Real-World PyTorch: From Zero to Hero in Deep Learning & LLMs | Tensors, Operations, Model Training

The core takeaway is that PyTorch training for real data comes down to three practical skills: building the right tensor shapes and dtypes, moving data and computations onto the same device (CPU or CUDA GPU), and wiring a simple end-to-end pipeline (Dataset → DataLoader → model → loss/optimizer → training loop → evaluation/plots). Once those pieces fit together, even a small neural network can be trained from scratch on a CSV dataset and evaluated with clear metrics and visual diagnostics.

The walkthrough starts by getting PyTorch installed (including GPU/CUDA support) and verifying that CUDA is available in the runtime. It then drills into tensors—the fundamental “data containers” in PyTorch—showing how to create scalars, vectors, and matrices with torch.tensor, how to inspect tensor shape via .shape, and how to check element types via .dtype (with int64 as the default for integers). A key constraint is emphasized: tensors are number-only containers; strings aren’t supported, so labels/features must be numeric. The transcript also highlights common dtype mismatch issues and demonstrates converting types (e.g., using .to(torch.float32)) so operations and loss calculations behave correctly.

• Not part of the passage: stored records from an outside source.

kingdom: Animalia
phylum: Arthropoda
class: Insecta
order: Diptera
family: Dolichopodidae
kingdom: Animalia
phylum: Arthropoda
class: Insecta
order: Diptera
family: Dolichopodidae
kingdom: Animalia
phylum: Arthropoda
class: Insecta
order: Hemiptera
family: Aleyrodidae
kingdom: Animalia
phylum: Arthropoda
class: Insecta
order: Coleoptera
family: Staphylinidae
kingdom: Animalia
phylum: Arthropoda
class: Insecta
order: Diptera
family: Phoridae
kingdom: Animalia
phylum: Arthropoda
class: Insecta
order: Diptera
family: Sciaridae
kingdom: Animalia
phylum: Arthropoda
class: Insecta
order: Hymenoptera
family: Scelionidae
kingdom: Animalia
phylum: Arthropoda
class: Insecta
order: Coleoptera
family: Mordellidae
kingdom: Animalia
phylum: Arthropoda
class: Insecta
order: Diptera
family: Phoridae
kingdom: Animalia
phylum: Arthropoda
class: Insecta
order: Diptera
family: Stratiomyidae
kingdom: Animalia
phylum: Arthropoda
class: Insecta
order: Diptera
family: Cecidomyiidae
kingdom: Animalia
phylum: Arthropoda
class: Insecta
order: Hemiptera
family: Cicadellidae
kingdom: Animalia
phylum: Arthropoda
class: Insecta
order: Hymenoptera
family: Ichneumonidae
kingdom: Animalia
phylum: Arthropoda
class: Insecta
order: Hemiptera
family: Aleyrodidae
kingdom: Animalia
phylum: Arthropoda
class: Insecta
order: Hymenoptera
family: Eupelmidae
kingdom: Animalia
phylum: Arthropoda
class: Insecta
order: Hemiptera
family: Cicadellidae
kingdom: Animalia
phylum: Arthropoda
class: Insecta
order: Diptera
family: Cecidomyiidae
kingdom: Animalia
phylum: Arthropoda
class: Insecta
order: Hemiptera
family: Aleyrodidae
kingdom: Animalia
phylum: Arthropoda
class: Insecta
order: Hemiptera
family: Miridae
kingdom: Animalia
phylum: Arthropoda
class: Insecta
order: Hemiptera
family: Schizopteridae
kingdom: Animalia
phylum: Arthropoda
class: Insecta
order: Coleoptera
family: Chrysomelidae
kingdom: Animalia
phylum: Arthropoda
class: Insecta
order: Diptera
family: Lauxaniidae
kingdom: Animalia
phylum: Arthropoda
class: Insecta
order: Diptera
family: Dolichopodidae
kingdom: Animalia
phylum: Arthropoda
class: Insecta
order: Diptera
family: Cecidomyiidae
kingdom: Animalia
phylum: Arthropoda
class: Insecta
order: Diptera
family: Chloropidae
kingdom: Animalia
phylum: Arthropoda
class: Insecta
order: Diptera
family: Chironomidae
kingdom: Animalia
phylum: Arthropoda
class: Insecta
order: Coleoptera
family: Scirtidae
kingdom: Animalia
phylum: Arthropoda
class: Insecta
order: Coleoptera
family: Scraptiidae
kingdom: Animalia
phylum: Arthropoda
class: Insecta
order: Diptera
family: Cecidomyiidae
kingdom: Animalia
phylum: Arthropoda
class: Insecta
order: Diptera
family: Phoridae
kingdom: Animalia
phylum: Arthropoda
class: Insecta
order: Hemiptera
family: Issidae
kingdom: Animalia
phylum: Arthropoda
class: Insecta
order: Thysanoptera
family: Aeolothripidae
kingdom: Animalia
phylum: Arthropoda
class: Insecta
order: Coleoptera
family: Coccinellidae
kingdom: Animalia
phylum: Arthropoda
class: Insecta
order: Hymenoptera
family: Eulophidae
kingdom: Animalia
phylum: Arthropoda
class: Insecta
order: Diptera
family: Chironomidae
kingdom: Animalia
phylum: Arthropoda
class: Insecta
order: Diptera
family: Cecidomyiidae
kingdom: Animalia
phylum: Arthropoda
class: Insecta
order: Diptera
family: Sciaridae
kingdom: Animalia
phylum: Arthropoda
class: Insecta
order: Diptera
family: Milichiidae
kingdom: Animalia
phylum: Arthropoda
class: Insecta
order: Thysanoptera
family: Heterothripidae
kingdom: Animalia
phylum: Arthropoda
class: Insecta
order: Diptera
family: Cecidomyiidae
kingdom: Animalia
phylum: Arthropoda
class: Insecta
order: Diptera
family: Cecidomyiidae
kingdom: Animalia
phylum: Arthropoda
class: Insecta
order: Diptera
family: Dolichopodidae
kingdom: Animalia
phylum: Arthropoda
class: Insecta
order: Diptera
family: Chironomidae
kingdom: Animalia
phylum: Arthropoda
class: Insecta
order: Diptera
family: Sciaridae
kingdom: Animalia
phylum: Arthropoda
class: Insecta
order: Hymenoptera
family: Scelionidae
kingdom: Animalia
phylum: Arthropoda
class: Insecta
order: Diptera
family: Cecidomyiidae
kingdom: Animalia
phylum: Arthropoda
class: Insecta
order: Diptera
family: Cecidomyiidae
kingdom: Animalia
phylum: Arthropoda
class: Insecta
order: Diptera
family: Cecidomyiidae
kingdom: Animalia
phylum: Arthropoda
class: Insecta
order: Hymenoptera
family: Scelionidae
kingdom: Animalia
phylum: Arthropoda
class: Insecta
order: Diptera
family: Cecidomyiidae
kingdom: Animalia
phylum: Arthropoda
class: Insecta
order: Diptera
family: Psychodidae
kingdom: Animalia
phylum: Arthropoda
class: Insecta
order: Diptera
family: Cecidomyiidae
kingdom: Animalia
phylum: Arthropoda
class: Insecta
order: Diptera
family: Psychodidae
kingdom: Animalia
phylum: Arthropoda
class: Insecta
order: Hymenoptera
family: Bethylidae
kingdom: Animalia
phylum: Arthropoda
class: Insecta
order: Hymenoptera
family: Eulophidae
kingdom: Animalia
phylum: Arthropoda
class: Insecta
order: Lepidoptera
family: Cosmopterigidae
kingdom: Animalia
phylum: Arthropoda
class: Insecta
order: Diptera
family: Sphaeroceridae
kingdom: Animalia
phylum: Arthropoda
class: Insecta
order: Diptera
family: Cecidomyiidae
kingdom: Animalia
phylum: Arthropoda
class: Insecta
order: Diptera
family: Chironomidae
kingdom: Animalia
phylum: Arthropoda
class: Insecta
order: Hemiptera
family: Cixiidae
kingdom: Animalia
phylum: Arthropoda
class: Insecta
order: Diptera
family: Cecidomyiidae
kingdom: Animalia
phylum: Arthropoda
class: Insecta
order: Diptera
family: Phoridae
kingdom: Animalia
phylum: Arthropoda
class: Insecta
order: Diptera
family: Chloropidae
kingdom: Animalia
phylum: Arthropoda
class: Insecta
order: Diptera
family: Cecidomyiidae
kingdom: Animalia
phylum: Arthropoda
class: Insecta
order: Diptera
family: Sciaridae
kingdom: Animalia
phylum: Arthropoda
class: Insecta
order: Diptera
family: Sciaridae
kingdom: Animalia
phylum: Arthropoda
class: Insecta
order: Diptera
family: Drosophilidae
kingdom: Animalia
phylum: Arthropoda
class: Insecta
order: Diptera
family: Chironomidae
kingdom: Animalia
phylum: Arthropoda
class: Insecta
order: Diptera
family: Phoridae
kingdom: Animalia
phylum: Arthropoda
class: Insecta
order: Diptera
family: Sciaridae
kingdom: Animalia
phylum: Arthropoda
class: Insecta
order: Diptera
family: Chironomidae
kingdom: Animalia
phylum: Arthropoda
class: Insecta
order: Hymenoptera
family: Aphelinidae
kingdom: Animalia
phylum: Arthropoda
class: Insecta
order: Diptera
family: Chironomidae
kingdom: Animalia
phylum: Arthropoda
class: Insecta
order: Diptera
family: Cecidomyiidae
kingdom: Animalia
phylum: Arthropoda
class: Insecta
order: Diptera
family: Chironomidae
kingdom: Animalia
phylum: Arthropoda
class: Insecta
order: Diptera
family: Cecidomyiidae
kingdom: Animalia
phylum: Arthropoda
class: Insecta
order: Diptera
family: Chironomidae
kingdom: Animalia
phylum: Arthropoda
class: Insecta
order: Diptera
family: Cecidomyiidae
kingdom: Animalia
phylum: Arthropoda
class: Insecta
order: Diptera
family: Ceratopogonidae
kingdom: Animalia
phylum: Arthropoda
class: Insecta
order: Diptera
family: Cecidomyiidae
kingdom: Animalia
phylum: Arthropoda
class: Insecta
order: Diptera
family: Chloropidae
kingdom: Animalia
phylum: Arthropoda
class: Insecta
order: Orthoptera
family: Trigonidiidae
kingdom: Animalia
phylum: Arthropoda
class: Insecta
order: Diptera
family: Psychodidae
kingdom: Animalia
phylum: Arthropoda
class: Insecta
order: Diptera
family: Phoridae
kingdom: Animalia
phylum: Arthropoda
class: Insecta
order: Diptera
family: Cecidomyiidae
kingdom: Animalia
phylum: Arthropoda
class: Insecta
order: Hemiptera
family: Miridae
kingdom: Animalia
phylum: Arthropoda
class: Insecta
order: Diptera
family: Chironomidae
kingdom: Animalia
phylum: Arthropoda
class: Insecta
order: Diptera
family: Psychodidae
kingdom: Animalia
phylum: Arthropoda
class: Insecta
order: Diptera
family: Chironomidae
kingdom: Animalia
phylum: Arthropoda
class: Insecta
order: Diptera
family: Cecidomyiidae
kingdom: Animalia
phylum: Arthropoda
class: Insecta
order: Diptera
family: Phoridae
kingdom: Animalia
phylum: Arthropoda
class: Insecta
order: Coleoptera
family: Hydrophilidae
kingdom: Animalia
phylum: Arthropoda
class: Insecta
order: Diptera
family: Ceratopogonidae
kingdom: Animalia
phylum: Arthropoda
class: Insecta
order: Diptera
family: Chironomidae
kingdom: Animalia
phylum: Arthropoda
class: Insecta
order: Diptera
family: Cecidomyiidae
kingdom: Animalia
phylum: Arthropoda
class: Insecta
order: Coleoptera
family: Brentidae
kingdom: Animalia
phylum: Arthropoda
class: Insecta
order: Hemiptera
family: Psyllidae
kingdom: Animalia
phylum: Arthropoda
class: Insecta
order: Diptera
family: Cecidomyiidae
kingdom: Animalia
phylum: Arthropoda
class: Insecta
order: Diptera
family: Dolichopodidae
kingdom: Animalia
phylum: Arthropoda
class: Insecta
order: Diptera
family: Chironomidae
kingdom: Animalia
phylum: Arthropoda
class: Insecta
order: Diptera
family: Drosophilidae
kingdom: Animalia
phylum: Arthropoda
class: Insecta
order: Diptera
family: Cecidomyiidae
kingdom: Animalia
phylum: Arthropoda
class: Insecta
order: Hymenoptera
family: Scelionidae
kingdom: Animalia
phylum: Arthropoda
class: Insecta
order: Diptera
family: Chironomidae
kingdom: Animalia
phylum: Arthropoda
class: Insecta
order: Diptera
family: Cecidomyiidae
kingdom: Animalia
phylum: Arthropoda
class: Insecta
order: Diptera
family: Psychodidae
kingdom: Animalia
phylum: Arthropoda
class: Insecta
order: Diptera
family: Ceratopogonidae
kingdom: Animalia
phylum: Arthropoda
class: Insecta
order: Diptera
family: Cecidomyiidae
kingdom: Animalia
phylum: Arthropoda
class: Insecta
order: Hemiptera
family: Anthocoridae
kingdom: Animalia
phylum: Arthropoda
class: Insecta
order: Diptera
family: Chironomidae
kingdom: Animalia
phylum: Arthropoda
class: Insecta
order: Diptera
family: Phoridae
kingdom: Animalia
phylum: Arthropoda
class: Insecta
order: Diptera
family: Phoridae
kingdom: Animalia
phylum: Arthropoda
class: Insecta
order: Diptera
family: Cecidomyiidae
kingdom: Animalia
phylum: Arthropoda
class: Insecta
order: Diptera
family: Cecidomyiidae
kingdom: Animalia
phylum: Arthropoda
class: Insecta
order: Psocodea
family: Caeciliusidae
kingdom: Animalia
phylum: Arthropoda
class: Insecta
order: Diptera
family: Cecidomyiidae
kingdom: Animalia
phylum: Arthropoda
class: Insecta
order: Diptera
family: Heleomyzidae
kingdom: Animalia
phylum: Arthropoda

From there, the lesson shifts to tensor operations and utilities that make training feasible: initializing tensors with torch.zeros and torch.ones, generating random values with torch.rand, reshaping with .reshape, adding/removing dimensions with unsqueeze/squeeze to make shapes compatible for math, and using torch.max with a dimension argument to retrieve per-row maxima and indices. It also shows practical conversion paths from real-world data formats—especially NumPy arrays (torch.tensor(numpy_array)) and pandas DataFrames/Series (torch.tensor(df["col"].values))—since most datasets arrive outside PyTorch.

GPU acceleration is treated as a first-class concern. The transcript demonstrates checking GPU memory usage, selecting a device (torch.device("cuda:0") when available), creating tensors directly on the GPU, and—crucially—moving existing CPU tensors to the GPU with .to(device). It also shows the failure mode when mixing devices: multiplying a CPU tensor by a CUDA tensor triggers an error, so both operands must live on the same device.

The real-data section uses a calories dataset (calorie expenditure tied to user activity metrics such as total distance and active minutes). The pipeline splits users into train/test/validation sets using train_test_split, then defines a custom Dataset class (CaloriesDataset) by subclassing torch.utils.data.Dataset. The dataset’s __getitem__ returns a pair of tensors: float32 features (two selected columns) and an integer label (calories). DataLoader then batches examples (batch_size=8), shuffles training data, and keeps validation/test order stable.

A simple feedforward model is built with nn.Sequential: Linear(2→64) + ReLU, Linear(64→32) + ReLU, and Linear(32→1) for a single regression output. Training uses nn.HuberLoss and the Adam optimizer (lr=0.001). The loop runs for 100 epochs, computes training loss and validation loss each epoch, tracks the best validation loss, and saves the best model weights (state_dict) for later evaluation. A validate function runs under evaluation mode and torch.inference_mode to avoid gradient computation.

Finally, performance is assessed visually: training/validation loss curves reveal overfitting patterns (validation flattening while training keeps dropping), and test predictions are plotted against true labels with a scatter plot. Predictions improve substantially after training, though some outliers remain far from the ideal y=x line—suggesting room for better features or model adjustments.